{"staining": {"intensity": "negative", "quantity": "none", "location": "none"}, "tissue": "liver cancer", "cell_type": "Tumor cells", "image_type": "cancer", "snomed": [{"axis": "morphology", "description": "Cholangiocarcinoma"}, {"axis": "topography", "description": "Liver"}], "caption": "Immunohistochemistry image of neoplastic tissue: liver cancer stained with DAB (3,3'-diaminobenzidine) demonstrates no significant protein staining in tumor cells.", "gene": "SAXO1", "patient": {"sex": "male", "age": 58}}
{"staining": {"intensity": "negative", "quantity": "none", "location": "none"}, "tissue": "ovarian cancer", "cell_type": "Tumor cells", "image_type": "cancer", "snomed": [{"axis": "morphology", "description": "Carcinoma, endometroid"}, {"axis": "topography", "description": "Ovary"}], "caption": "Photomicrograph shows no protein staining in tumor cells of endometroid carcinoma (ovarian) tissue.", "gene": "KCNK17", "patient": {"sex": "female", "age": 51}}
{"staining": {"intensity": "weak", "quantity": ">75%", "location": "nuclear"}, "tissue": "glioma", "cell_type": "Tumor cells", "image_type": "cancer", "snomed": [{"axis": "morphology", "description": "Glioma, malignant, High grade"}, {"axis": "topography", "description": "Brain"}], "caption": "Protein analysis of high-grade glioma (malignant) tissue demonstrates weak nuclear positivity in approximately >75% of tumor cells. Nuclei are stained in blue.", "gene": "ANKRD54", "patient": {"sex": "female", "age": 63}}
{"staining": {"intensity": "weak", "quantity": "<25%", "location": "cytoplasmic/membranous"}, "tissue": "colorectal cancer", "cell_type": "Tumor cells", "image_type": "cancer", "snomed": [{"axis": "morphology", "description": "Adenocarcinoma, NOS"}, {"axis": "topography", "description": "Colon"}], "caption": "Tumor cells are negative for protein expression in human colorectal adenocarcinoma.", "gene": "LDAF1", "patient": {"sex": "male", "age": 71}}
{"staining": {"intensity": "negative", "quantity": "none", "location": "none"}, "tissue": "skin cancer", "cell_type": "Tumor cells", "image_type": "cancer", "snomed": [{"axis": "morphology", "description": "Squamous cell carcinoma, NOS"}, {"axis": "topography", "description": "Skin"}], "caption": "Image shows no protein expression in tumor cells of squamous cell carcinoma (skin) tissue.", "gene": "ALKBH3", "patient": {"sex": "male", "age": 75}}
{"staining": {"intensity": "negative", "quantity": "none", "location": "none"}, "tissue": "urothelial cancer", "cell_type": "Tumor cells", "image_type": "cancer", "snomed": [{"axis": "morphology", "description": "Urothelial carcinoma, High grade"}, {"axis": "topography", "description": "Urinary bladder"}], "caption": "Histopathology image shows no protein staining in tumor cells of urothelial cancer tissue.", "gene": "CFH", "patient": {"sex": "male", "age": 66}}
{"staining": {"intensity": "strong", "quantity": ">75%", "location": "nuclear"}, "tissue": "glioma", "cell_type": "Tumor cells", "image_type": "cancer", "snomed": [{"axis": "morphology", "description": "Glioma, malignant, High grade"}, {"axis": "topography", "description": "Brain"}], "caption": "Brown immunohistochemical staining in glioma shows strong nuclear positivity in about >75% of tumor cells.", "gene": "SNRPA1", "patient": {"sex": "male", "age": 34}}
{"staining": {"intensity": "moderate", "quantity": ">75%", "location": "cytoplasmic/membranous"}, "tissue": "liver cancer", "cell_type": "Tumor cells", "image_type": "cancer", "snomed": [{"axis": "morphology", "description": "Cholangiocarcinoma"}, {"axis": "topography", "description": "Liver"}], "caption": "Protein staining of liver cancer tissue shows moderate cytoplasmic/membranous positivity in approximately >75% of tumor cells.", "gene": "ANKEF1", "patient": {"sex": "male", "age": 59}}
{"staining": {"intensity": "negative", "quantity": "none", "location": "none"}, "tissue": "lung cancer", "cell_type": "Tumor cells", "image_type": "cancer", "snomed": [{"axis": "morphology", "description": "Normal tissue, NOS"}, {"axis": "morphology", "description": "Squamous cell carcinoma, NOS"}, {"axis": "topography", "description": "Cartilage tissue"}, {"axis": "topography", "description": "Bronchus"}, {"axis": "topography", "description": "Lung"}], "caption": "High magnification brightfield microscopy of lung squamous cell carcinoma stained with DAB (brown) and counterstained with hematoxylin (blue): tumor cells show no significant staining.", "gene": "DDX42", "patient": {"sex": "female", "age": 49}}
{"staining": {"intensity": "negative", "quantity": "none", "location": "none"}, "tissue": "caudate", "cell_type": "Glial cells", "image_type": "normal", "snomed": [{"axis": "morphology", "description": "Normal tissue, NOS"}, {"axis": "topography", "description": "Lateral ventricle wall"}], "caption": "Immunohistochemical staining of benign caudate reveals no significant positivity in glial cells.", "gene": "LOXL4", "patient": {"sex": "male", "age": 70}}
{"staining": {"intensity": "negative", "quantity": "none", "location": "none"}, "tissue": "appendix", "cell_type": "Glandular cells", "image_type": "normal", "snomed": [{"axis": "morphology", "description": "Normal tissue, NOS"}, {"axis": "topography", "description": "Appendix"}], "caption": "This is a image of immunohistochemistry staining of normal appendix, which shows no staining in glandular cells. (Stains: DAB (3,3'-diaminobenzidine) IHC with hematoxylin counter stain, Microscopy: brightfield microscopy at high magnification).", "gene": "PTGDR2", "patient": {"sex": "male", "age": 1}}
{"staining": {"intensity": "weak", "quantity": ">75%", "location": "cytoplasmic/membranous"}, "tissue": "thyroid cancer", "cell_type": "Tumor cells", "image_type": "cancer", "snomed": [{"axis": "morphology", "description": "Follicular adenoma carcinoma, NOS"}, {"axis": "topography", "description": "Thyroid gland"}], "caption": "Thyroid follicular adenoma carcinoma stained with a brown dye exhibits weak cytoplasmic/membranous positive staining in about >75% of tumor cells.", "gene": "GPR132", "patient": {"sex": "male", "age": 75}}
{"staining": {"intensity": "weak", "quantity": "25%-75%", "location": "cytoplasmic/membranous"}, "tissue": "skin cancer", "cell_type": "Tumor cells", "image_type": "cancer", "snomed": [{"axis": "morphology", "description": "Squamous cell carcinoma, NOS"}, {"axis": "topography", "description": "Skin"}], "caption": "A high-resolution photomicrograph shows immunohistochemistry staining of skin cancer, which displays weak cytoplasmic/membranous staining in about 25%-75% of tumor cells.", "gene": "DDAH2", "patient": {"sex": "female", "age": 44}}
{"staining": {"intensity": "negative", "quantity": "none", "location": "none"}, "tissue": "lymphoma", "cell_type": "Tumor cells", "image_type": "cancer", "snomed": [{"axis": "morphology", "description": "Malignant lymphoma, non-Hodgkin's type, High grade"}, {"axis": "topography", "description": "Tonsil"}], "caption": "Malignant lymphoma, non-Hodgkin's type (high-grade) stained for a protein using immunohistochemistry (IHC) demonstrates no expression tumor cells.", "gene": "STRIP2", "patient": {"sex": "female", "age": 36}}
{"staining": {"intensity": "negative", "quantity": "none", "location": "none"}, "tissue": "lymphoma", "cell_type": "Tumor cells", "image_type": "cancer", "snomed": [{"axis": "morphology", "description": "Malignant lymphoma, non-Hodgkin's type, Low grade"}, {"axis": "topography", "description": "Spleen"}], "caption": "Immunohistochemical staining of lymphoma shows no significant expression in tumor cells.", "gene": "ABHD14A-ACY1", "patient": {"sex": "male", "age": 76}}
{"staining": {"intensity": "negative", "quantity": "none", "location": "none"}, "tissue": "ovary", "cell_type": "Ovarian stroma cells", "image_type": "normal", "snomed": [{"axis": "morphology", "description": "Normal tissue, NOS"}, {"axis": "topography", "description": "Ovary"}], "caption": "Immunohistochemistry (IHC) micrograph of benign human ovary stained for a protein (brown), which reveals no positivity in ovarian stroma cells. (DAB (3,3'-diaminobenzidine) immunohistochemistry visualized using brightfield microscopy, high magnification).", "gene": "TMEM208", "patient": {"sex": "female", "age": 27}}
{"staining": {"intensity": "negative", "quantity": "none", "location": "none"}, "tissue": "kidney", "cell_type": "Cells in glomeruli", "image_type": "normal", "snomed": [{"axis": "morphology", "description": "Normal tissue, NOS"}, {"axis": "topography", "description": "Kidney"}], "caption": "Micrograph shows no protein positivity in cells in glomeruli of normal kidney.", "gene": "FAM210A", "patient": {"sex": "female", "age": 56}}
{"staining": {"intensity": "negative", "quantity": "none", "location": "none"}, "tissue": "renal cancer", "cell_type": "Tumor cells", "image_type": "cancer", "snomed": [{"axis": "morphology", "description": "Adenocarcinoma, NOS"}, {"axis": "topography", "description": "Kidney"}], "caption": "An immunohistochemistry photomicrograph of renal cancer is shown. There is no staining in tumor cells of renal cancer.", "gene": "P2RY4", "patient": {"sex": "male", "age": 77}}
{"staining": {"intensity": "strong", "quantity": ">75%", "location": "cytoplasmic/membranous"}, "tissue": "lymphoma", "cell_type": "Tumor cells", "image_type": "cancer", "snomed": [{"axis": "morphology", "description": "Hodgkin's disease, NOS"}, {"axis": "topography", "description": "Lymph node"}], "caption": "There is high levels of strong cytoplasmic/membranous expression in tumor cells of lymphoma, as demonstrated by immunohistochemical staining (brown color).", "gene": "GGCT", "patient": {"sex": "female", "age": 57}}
◇ ◇ ◇ ◇ ◇
** What the task asks **
Would you retype the lines above from the one with "magnification brightfield microscopy" down to the one with "image of immunohistochemistry", word for word, both ends included and no other lines?

** Response **
{"staining": {"intensity": "negative", "quantity": "none", "location": "none"}, "tissue": "lung cancer", "cell_type": "Tumor cells", "image_type": "cancer", "snomed": [{"axis": "morphology", "description": "Normal tissue, NOS"}, {"axis": "morphology", "description": "Squamous cell carcinoma, NOS"}, {"axis": "topography", "description": "Cartilage tissue"}, {"axis": "topography", "description": "Bronchus"}, {"axis": "topography", "description": "Lung"}], "caption": "High magnification brightfield microscopy of lung squamous cell carcinoma stained with DAB (brown) and counterstained with hematoxylin (blue): tumor cells show no significant staining.", "gene": "DDX42", "patient": {"sex": "female", "age": 49}}
{"staining": {"intensity": "negative", "quantity": "none", "location": "none"}, "tissue": "caudate", "cell_type": "Glial cells", "image_type": "normal", "snomed": [{"axis": "morphology", "description": "Normal tissue, NOS"}, {"axis": "topography", "description": "Lateral ventricle wall"}], "caption": "Immunohistochemical staining of benign caudate reveals no significant positivity in glial cells.", "gene": "LOXL4", "patient": {"sex": "male", "age": 70}}
{"staining": {"intensity": "negative", "quantity": "none", "location": "none"}, "tissue": "appendix", "cell_type": "Glandular cells", "image_type": "normal", "snomed": [{"axis": "morphology", "description": "Normal tissue, NOS"}, {"axis": "topography", "description": "Appendix"}], "caption": "This is a image of immunohistochemistry staining of normal appendix, which shows no staining in glandular cells. (Stains: DAB (3,3'-diaminobenzidine) IHC with hematoxylin counter stain, Microscopy: brightfield microscopy at high magnification).", "gene": "PTGDR2", "patient": {"sex": "male", "age": 1}}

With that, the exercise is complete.